● **What is required**: Reproduce word for word everything from the line containing "significant account balances." down to the end of the data.
_ _ _
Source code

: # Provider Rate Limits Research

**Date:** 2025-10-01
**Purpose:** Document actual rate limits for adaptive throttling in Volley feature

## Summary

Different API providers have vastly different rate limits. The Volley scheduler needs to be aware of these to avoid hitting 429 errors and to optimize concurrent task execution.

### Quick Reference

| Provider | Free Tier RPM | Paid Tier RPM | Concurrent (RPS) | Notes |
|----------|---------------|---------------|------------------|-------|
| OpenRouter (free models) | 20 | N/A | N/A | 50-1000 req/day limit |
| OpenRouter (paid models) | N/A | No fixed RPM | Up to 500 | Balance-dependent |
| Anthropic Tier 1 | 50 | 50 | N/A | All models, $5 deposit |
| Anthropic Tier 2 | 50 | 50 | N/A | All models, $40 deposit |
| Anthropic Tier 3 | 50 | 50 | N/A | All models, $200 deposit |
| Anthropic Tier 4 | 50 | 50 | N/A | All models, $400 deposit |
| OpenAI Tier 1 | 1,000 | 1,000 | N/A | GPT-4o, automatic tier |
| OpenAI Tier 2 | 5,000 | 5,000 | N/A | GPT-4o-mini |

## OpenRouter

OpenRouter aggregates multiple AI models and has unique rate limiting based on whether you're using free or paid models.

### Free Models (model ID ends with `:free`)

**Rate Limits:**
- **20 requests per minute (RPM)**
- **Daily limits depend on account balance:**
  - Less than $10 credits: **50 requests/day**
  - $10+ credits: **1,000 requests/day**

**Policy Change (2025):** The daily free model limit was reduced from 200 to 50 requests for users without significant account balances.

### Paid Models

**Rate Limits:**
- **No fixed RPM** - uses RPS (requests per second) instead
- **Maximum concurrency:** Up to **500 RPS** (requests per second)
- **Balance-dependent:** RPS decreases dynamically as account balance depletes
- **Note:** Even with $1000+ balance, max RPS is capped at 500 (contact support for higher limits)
_ _ _
● **Result of this task**:
**Policy Change (2025):** The daily free model limit was reduced from 200 to 50 requests for users without significant account balances.

### Paid Models

**Rate Limits:**
- **No fixed RPM** - uses RPS (requests per second) instead
- **Maximum concurrency:** Up to **500 RPS** (requests per second)
- **Balance-dependent:** RPS decreases dynamically as account balance depletes
- **Note:** Even with $1000+ balance, max RPS is capped at 500 (contact support for higher limits)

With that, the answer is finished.